◆ Exercise requirements ◆
Your answer should hold all lines of the entries that include the word "storage".

◆ Information shown ◆
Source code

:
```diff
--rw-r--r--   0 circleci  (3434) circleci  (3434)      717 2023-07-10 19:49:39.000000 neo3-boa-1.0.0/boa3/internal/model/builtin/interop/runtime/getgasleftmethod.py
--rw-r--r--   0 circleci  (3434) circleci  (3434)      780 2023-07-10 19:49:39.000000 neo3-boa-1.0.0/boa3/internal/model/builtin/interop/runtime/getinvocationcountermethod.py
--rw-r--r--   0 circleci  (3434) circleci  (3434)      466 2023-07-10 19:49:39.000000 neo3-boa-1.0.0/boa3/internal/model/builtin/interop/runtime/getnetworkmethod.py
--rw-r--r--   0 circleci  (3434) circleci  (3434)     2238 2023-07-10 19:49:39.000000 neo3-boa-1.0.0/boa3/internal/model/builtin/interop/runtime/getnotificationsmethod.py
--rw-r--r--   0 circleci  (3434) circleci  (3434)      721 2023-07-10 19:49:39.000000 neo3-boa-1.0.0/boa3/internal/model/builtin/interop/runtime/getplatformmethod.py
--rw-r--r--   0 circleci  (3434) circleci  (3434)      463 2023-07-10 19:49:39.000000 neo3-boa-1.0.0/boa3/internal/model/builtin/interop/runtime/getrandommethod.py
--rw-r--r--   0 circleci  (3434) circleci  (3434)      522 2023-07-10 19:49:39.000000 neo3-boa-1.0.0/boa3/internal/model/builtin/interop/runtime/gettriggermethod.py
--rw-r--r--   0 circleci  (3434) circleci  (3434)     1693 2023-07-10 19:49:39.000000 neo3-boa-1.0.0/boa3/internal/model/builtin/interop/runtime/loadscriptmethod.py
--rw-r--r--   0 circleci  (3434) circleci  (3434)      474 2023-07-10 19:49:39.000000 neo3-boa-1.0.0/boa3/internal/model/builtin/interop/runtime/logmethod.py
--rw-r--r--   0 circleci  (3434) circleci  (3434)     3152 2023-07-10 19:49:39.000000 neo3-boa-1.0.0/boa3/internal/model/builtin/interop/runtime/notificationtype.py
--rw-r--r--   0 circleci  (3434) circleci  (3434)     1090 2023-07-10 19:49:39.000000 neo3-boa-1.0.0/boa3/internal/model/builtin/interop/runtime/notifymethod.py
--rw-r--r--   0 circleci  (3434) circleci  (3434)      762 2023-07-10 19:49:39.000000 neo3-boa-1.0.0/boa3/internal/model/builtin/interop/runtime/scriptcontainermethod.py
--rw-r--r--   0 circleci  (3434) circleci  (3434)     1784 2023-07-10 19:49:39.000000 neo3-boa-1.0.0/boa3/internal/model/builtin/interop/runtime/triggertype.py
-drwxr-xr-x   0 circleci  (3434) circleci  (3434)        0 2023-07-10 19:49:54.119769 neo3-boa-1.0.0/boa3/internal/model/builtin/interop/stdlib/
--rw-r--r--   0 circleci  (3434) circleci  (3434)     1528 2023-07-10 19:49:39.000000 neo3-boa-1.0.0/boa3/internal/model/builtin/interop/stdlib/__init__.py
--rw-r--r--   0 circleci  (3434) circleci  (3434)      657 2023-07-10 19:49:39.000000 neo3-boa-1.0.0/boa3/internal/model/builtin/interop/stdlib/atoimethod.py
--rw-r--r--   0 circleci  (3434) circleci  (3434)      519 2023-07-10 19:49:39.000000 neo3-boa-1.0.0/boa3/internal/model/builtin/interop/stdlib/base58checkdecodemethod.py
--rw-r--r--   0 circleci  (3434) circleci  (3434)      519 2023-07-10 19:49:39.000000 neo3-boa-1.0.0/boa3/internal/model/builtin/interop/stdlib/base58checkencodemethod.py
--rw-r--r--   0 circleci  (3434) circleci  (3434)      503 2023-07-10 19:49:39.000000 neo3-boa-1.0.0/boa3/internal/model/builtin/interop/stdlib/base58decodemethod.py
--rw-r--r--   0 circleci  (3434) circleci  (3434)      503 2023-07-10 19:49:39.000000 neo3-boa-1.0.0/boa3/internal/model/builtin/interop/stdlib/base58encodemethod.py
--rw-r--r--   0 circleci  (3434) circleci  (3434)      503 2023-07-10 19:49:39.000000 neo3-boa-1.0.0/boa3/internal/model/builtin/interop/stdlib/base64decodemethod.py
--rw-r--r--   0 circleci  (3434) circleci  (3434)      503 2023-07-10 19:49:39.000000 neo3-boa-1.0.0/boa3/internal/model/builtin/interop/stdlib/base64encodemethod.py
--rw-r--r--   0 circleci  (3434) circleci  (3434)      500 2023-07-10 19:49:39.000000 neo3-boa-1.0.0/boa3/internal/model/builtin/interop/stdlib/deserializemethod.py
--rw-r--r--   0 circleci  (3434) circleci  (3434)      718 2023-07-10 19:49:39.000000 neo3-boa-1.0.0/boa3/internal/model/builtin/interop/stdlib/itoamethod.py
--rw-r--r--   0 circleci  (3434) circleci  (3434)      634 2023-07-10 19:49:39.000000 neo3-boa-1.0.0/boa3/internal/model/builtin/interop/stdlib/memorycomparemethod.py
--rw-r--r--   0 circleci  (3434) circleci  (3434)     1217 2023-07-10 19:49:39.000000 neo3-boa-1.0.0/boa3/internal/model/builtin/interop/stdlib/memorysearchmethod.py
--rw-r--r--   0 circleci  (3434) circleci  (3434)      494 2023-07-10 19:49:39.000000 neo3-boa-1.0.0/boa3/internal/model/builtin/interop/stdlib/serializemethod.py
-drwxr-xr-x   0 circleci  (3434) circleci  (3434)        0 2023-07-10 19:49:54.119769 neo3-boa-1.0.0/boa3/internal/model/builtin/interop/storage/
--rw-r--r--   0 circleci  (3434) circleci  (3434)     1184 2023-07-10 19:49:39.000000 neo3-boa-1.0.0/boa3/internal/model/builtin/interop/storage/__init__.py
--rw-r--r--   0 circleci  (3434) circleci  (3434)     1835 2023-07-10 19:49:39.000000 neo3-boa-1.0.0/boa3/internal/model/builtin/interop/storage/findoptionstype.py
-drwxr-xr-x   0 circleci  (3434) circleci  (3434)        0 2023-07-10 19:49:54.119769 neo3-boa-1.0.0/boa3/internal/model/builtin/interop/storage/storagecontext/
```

◆ Response to this exercise ◆
-drwxr-xr-x   0 circleci  (3434) circleci  (3434)        0 2023-07-10 19:49:54.119769 neo3-boa-1.0.0/boa3/internal/model/builtin/interop/storage/
--rw-r--r--   0 circleci  (3434) circleci  (3434)     1184 2023-07-10 19:49:39.000000 neo3-boa-1.0.0/boa3/internal/model/builtin/interop/storage/__init__.py
--rw-r--r--   0 circleci  (3434) circleci  (3434)     1835 2023-07-10 19:49:39.000000 neo3-boa-1.0.0/boa3/internal/model/builtin/interop/storage/findoptionstype.py
-drwxr-xr-x   0 circleci  (3434) circleci  (3434)        0 2023-07-10 19:49:54.119769 neo3-boa-1.0.0/boa3/internal/model/builtin/interop/storage/storagecontext/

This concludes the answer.